Graeme Brooker and Sally Stone, eds. 2013. From Organisation to Decoration: An Interiors Reader.
Jack Gieseking, William Mangold, et al, eds. 2014. The People, Place, and Space Reader.
You should invest time in understanding the main ideas of the readings and how they relate to and shape the discourse of interior design. To do so you may have to look up projects or other writings that are referenced in the articles. In some cases you may find it useful to go to the full-length or original publications.

Your assignment: read the selections on the list and for each reading, prepare a short annotation, including:
What are the key terms? How are the defined or expressed?
Why was this written? What issues are at stake?
Briefly summarize the argument of the author.
What is the context? When, where, with whom, in response to what?
What is your opinion of the position of the author?

These readings are intended to spark ideas related to your thesis project and help you figure out how your interest relates to the discourse and practice of interior design. You may find it useful to peruse the readers that contain these excerpts as well as looking at their citations to understand what other literature might be relevant.

Use these readings, in conjunction with you own interests, to identify and articulate a topic for your thesis.

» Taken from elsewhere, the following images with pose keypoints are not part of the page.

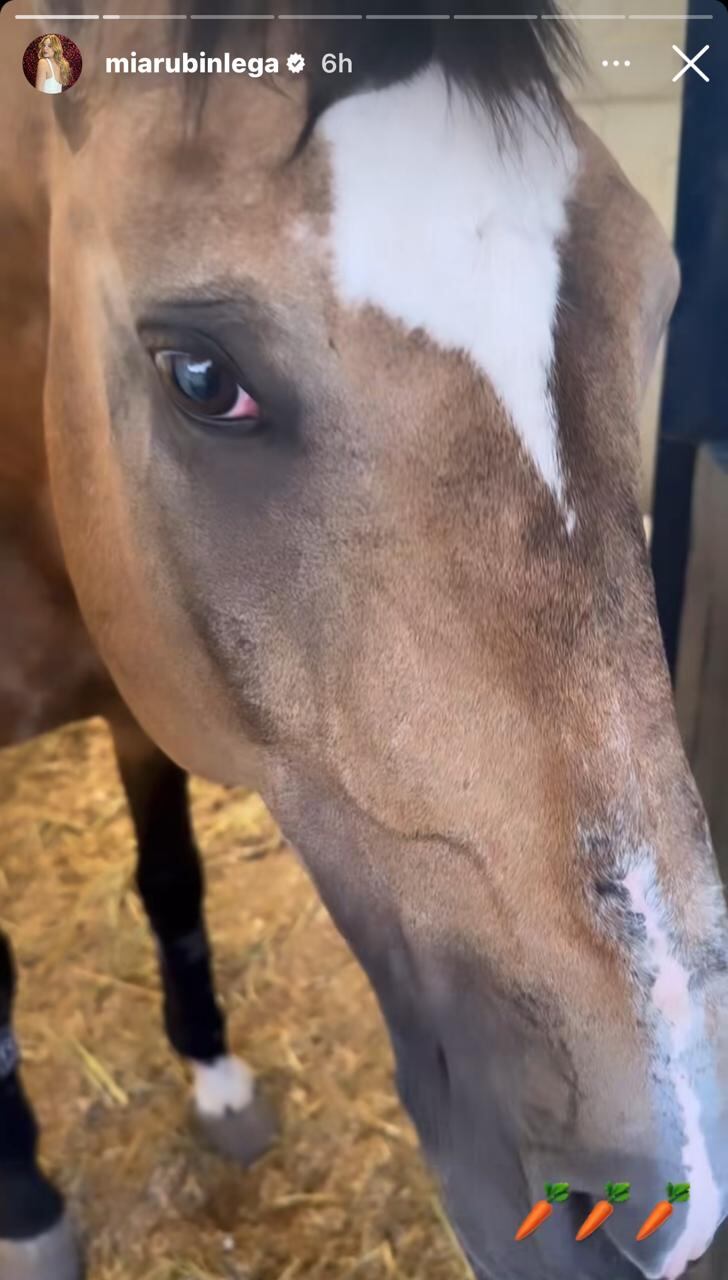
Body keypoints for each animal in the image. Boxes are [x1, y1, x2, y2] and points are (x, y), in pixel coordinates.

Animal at [1, 2, 727, 1278]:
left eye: (655, 294)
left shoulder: (144, 688)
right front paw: (30, 1207)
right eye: (201, 374)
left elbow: (172, 874)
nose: (670, 1198)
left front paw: (217, 1075)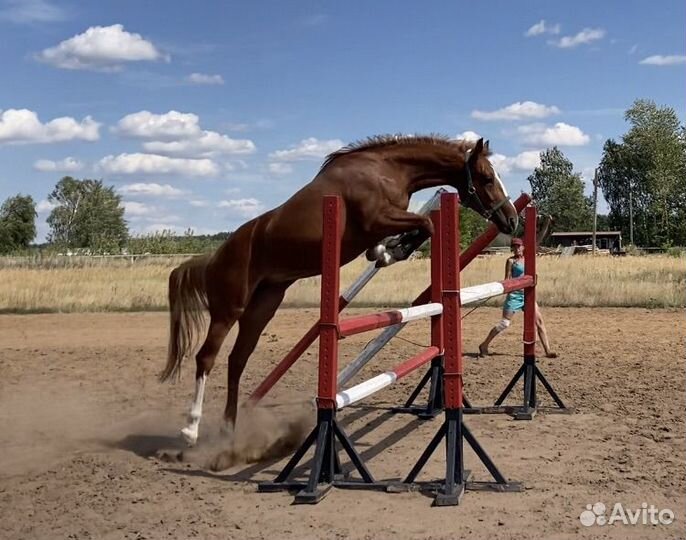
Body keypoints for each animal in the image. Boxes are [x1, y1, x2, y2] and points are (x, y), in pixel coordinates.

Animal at [160, 135, 518, 445]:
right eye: (487, 177)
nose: (512, 220)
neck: (387, 170)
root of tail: (215, 257)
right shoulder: (378, 220)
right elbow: (426, 223)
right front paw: (387, 252)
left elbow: (420, 228)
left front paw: (385, 251)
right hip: (229, 308)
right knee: (207, 357)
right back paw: (190, 430)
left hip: (263, 306)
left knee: (237, 360)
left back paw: (229, 428)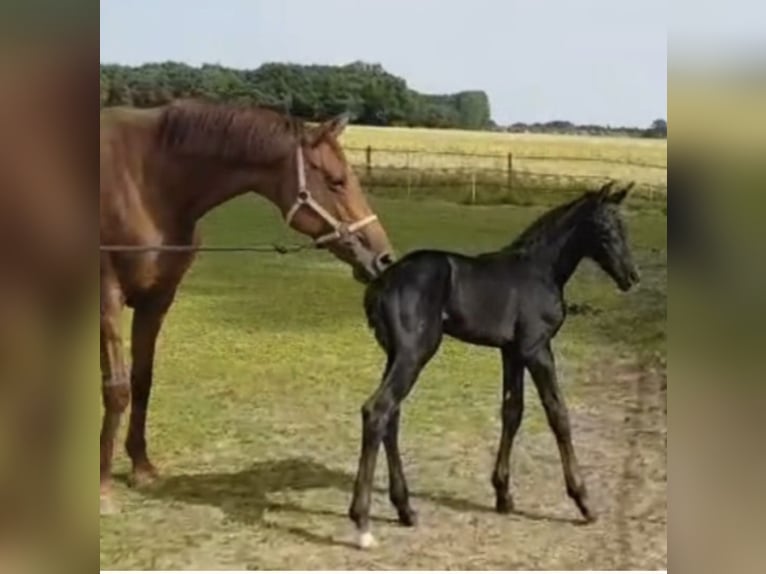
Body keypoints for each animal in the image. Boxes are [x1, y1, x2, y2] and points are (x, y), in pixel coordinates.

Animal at [100, 100, 394, 513]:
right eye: (336, 181)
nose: (383, 258)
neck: (147, 185)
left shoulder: (157, 300)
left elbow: (143, 380)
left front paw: (142, 467)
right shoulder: (107, 297)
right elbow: (117, 389)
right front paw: (103, 489)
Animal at [348, 181, 640, 548]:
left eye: (624, 226)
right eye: (605, 228)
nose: (631, 277)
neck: (539, 270)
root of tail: (381, 282)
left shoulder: (511, 351)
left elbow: (512, 412)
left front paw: (503, 495)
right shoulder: (536, 348)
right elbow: (558, 414)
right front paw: (584, 501)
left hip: (396, 355)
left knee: (391, 415)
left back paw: (405, 510)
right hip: (414, 353)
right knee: (377, 410)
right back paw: (362, 521)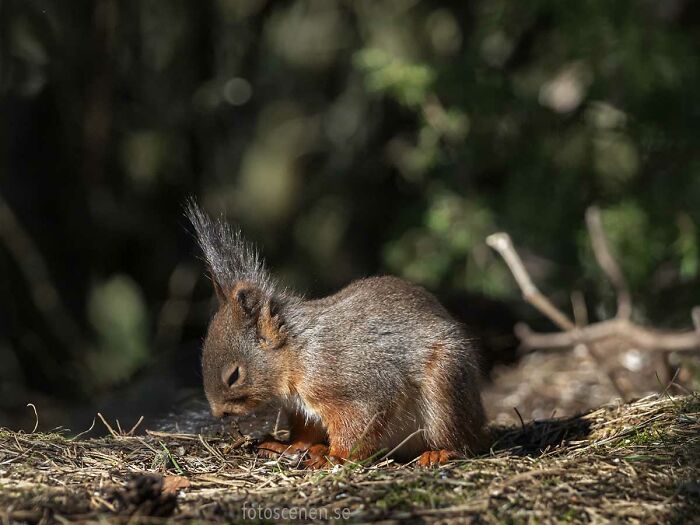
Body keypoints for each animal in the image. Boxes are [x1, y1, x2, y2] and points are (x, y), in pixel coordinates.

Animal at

Topical Bibliography Due First Week of Fall Classes
After you have settled on a topic, prepare a list of readings, references, and relevant projects. To accomplish this task, it will be necessary to familiarize yourselves with the libraries at your disposal, which include not only the Drexel Library, but a variety of subscription services and other university and specialized libraries including the Avery Library at Columbia University.

Please make use of our program’s research guide on the library website.
http://libguides.library.drexel.edu/interior

Once you are into the libraries, it will be important for you to learn about the kinds of literature that exist on your topic of interest and the general themes and concerns. You should draw on literature of a variety of types and from a range of sources, such as primary documents, secondary materials, videos, websites, and other media. When you are broadly familiar with the relevant literature, prepare a bibliography of 10-20 key references that help to inform your topic. This list will be the starting point for the literature review that will be developed during the fall term.